(Collected data entries)
========================================================================

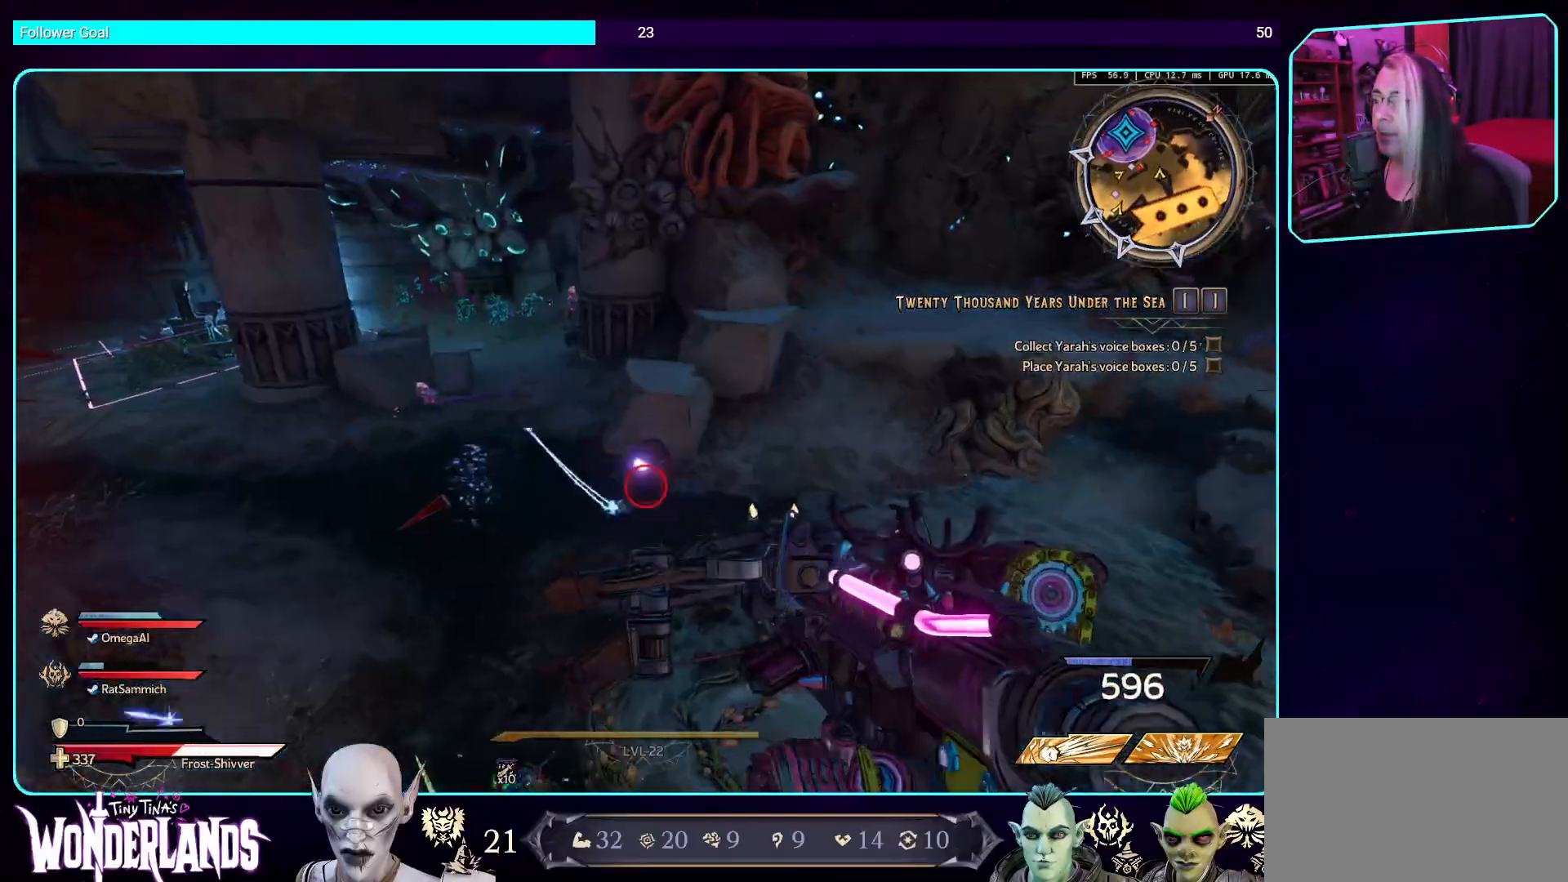
{"keys": [], "mouse": ["left"], "events": []}
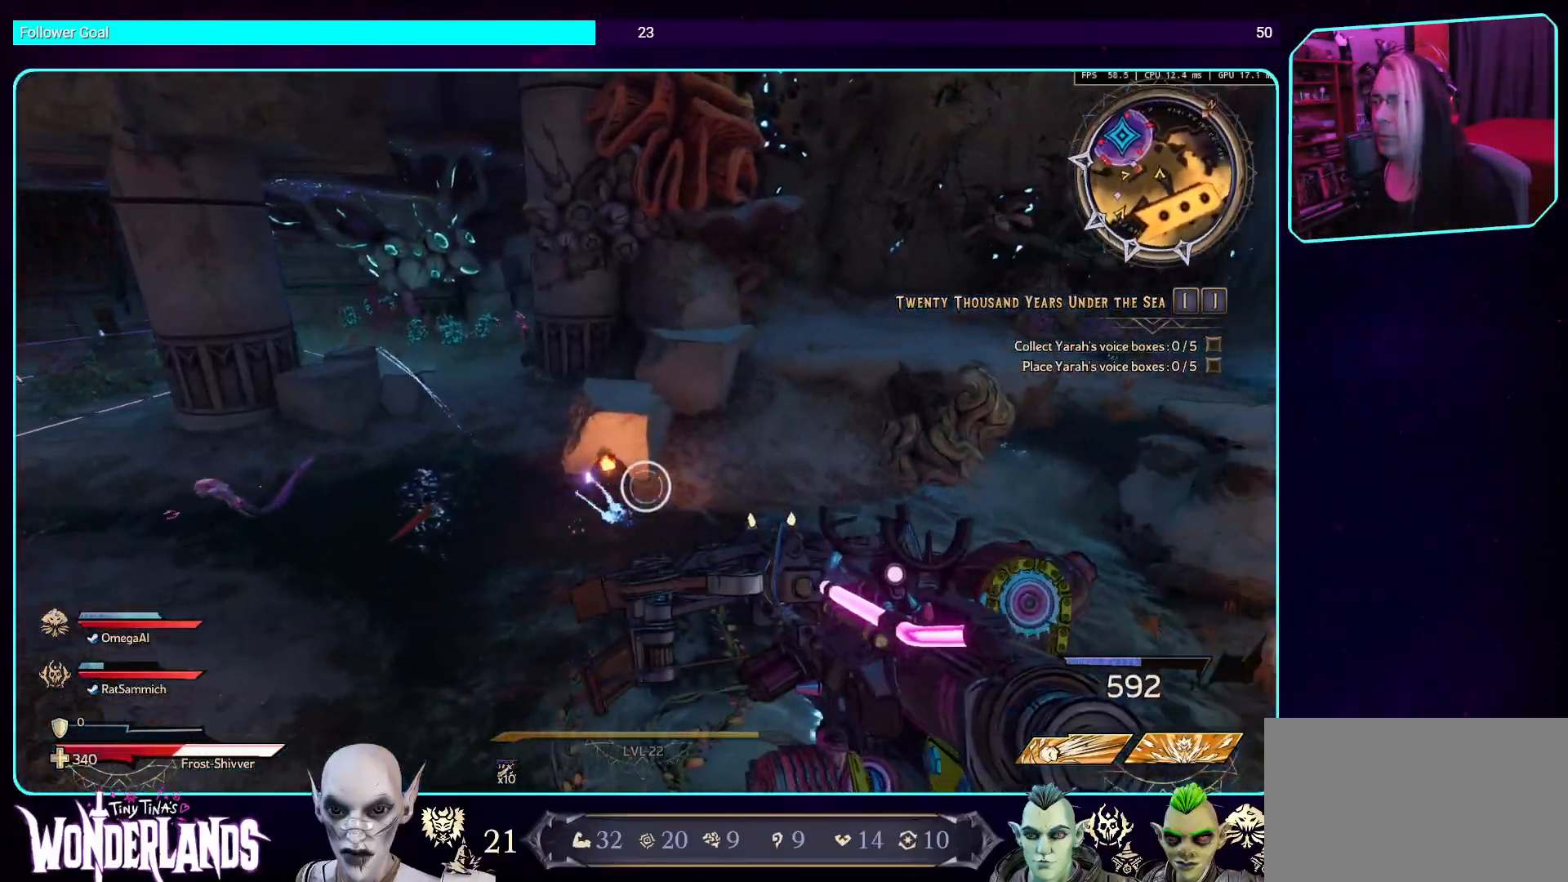
{"keys": [], "mouse": ["left"], "events": []}
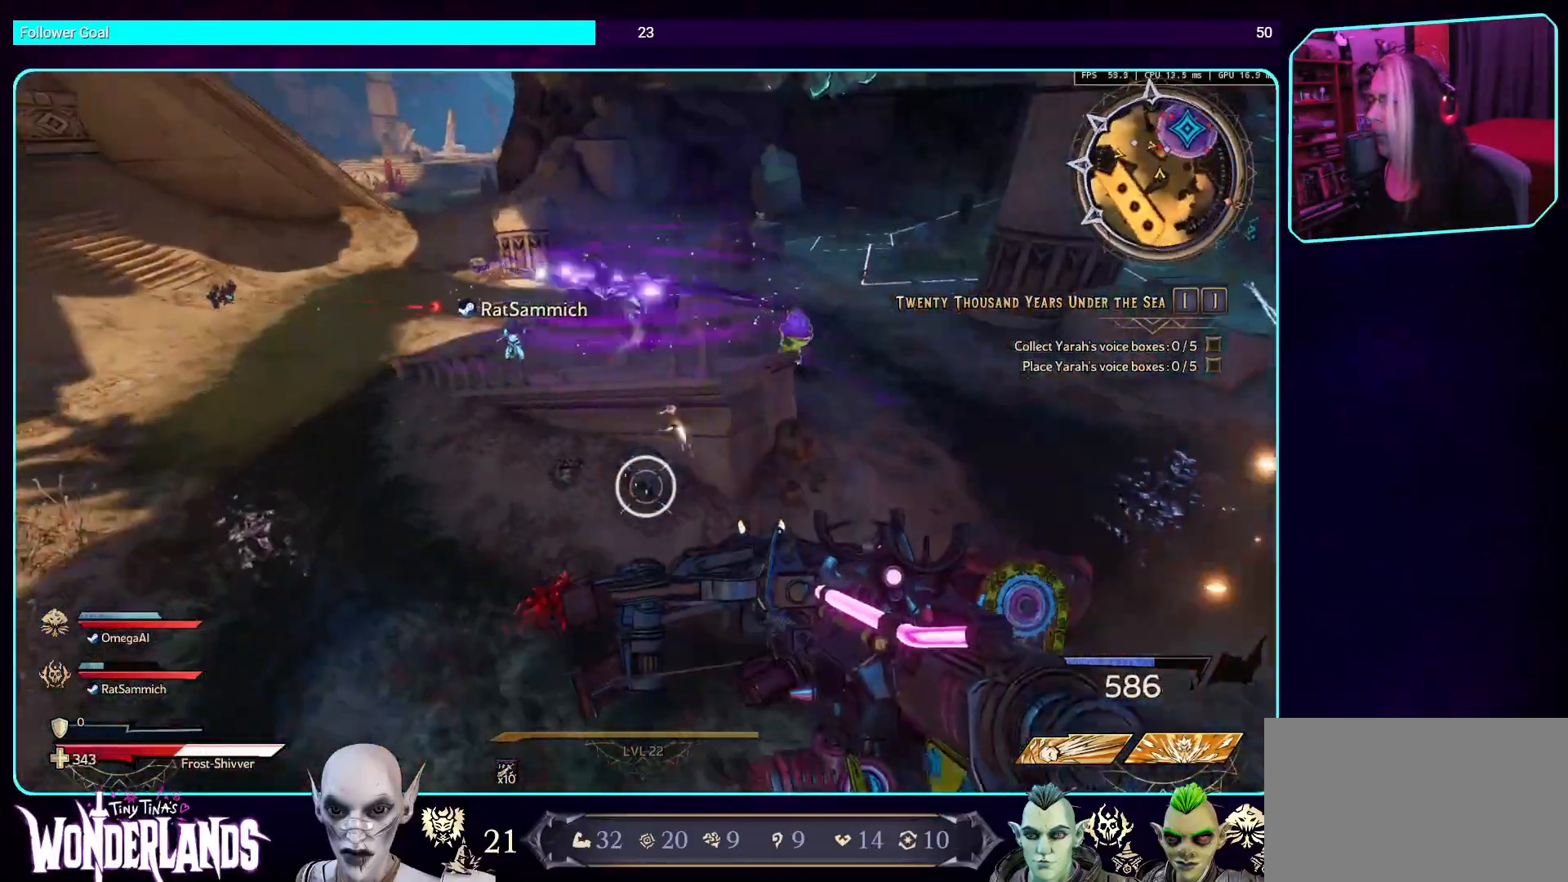
{"keys": [], "mouse": ["left"], "events": []}
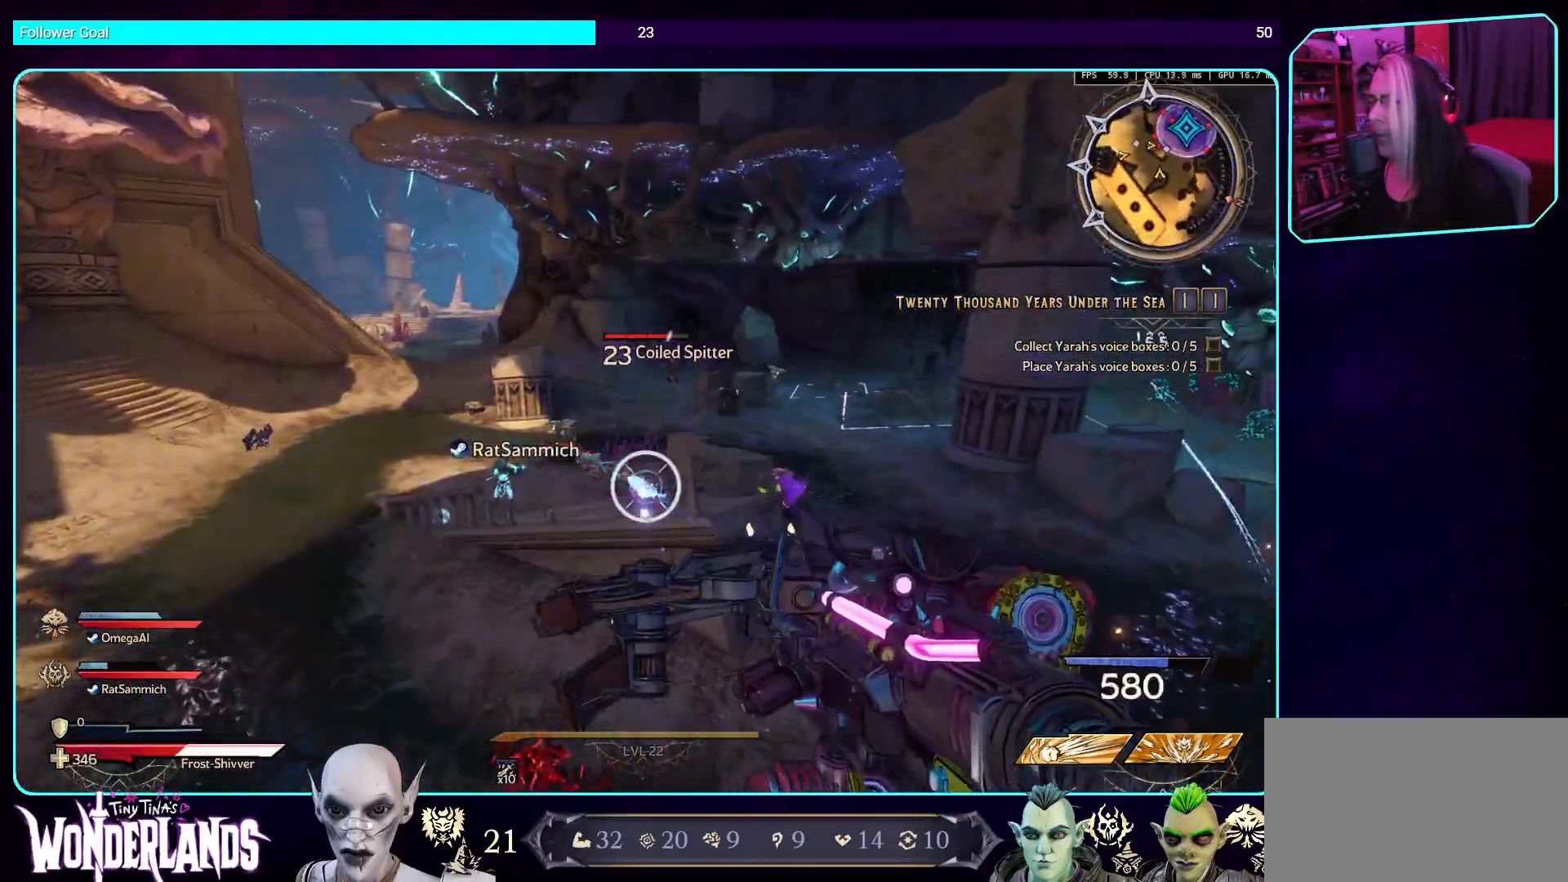
{"keys": [], "mouse": ["wheel"], "events": [[202, "mouse_left", "up"], [470, "mouse_wheel", "down"]]}
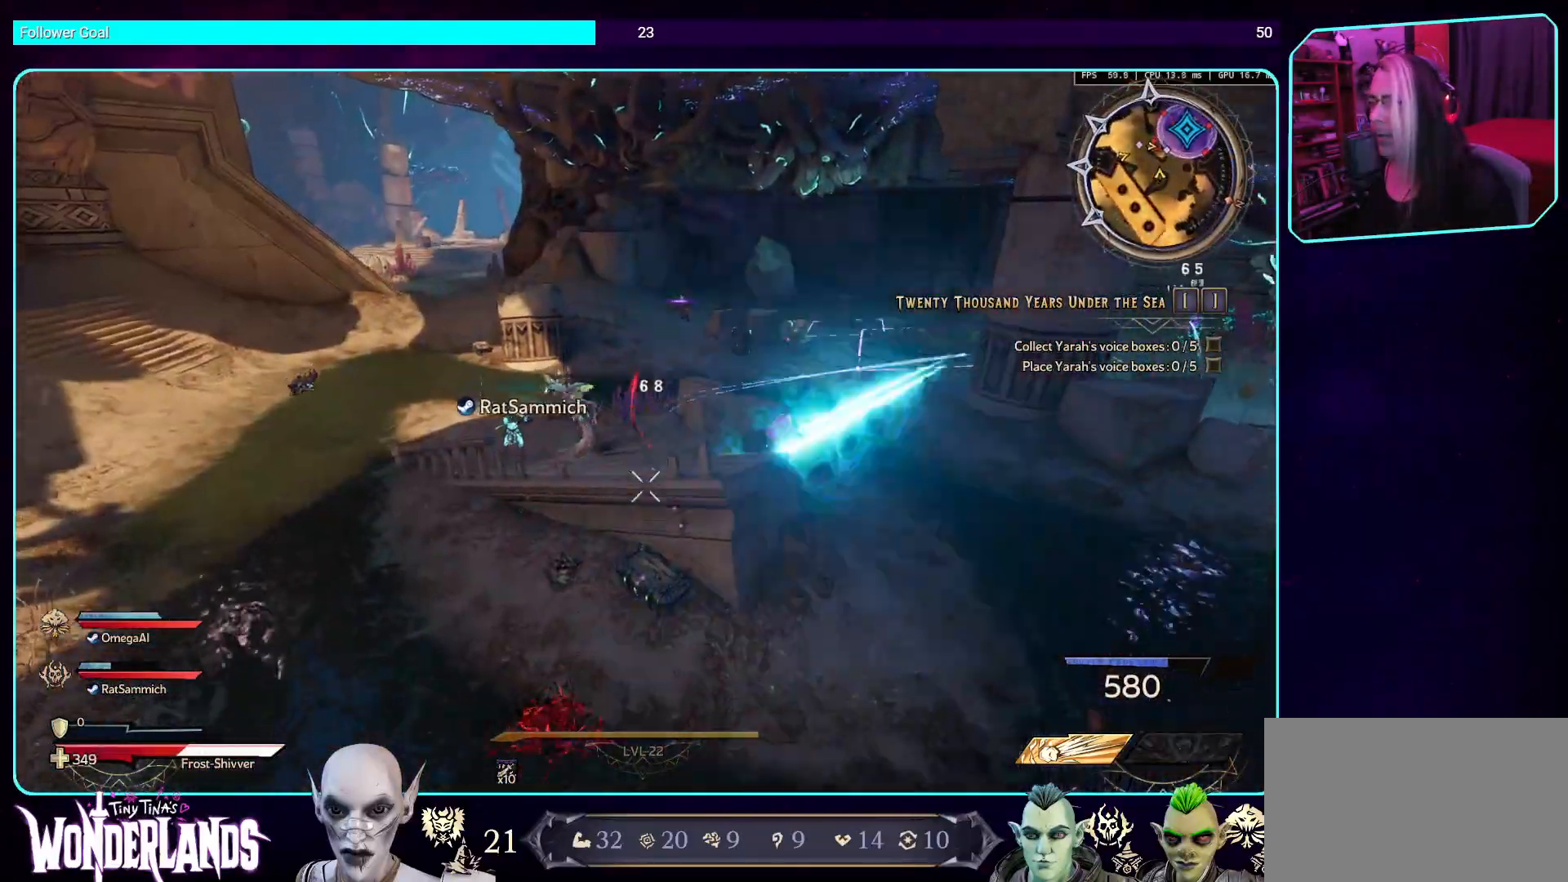
{"keys": [], "mouse": [], "events": [[118, "mouse_wheel", "up"]]}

========================================================================

**TASK DETAILS**
Copy the data word for word and omit every picture.

**RESPONSE AREA**
{"keys": [], "mouse": ["left"], "events": []}
{"keys": [], "mouse": ["left"], "events": []}
{"keys": [], "mouse": ["left"], "events": []}
{"keys": [], "mouse": ["wheel"], "events": [[202, "mouse_left", "up"], [470, "mouse_wheel", "down"]]}
{"keys": [], "mouse": [], "events": [[118, "mouse_wheel", "up"]]}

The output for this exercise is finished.